Посыл автора заключается в том, что стержнем международных отношений довестфальской эпохи служит понятие империи. «Межгосударственные отношения довестфальской эпохи были прежде всего попытками организации и разграничения определенных имперских пространств», — указывает автор (с. 15). Отношения между субъектами строились на иерархическом принципе подчинения одних единиц другим (причем подчиненные единицы могли как обладать широкой автономией, так и иметь сугубо номинальные права). Но, главное, империи Древнего мира и Средних веков не позиционировали себя как государства определенного народа: они выстраивались вокруг династии, религиозной идеи (в различных ее вариантах), принципа власти военной элиты, торговых интересов, но при этом всегда уравнивали всех подданных империи. По словам автора, «донациональные империи позиционировали себя как династические образования, сконструированные вокруг власти династии или монарха» (с. 719). Средневековые империи (как на Западе, так и на Востоке) и вовсе не имели устойчивых территорий или институтов. Их структура была «плавающей»: приобретая новые территории, подобные империи часто теряли завоеванные прежде, а имперский центр мог смещаться из одного территориального пространства в другое.
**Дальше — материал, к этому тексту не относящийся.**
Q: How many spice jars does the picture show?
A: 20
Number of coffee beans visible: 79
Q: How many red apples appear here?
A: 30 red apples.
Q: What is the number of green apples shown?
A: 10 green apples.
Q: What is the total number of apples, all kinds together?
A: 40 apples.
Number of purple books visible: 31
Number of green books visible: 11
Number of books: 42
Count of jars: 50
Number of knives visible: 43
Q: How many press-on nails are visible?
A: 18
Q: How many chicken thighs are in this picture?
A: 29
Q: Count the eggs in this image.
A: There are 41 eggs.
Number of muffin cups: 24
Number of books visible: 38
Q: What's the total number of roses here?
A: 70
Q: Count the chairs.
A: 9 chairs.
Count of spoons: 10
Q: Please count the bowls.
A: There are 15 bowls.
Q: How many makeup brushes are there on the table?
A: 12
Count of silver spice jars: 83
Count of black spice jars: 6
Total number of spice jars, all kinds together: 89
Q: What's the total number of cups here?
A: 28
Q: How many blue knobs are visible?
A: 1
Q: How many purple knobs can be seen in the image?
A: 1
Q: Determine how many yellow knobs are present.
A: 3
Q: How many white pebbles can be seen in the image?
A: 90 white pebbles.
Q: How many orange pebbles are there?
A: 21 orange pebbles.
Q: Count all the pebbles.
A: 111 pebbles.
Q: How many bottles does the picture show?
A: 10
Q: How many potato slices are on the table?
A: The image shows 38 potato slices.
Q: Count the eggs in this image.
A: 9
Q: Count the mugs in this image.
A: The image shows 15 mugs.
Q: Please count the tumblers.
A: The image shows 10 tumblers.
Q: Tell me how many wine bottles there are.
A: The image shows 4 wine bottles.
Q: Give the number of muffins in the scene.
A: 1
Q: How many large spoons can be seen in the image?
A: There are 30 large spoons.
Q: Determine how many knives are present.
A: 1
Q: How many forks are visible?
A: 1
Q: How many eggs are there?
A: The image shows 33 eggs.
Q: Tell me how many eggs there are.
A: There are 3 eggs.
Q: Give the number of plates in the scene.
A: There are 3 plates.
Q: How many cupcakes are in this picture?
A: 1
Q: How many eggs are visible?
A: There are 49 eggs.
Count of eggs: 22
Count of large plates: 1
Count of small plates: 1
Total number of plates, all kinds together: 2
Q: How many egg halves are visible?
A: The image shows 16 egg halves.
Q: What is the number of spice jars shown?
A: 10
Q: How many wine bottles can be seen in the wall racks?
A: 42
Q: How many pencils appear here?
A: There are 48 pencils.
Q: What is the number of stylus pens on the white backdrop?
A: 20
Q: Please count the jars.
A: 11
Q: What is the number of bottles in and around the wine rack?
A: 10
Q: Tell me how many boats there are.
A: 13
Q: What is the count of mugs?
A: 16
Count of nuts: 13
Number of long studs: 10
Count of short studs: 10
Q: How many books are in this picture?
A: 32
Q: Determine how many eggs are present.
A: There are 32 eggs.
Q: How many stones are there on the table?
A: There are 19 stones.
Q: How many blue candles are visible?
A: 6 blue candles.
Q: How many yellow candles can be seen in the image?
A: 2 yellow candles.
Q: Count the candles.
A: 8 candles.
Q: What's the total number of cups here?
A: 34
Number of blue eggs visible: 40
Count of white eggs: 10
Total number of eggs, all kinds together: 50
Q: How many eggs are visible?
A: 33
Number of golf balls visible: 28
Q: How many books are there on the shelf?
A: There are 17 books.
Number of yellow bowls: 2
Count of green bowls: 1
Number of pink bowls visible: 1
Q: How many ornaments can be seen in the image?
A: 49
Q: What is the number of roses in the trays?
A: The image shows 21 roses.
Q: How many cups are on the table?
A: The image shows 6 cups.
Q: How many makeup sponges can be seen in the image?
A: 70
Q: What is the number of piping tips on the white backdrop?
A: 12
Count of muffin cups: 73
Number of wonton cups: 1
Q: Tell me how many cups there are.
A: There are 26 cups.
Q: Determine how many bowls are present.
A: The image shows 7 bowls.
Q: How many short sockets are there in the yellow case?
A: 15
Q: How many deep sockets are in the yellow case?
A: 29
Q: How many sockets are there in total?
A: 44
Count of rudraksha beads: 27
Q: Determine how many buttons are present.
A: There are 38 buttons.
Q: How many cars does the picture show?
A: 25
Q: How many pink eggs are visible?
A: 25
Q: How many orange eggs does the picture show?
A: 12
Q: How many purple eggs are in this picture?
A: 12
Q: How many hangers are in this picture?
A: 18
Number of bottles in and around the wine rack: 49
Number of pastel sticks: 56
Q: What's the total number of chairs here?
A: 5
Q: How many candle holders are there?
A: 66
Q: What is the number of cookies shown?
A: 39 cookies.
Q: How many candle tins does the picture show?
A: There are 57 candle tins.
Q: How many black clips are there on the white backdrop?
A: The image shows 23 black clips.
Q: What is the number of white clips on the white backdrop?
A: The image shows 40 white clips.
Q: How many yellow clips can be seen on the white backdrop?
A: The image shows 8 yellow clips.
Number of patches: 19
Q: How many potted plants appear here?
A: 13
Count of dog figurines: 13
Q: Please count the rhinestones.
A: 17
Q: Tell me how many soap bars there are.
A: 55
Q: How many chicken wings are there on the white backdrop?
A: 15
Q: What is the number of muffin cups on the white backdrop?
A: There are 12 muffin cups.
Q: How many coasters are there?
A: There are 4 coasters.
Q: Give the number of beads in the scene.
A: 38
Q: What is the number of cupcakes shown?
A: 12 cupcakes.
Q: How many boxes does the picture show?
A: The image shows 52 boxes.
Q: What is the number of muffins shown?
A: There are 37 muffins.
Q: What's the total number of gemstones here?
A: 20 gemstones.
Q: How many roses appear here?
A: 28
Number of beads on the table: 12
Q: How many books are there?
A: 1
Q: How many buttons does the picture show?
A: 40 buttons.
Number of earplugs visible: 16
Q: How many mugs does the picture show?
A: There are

Здесь можно остановиться на одном интересном примере. Литература европейского Средневековья оставила нам образы легендарных кельтских королевств, построенных на южнофранцузском антураже XII в. Их короли и подданные были не англичанами и не французами, не аквитанцами и не корнуэльсцами, не анжуйцами и не бретонцами, а нечто «неопределенным». Король Артур, Ланселот Озерный, Тристан, Изольда были, говоря современным языком, не кельтами, не англичанами, не норманнами, не франками, не французами, а какими-то «полунорманнами — полуанжуйцами» или «англо-французами», точнее «англо-анжуйцами». Но, собственно говоря, это и была средневековая идентичность, построенная на христианских и сословных, а не национальных ценностях. Эта структура уже не понятна нашему вестфальскому мышлению с его точным разделением территориальных пространств на определенные государства. Конгломерат феодальных владений, в рамках которых король Англии является вассалом короля Франции, не был ни Англией, ни Францией в нашем понимании — он был принципиально иной системой, распавшейся позднее на Англию и Францию.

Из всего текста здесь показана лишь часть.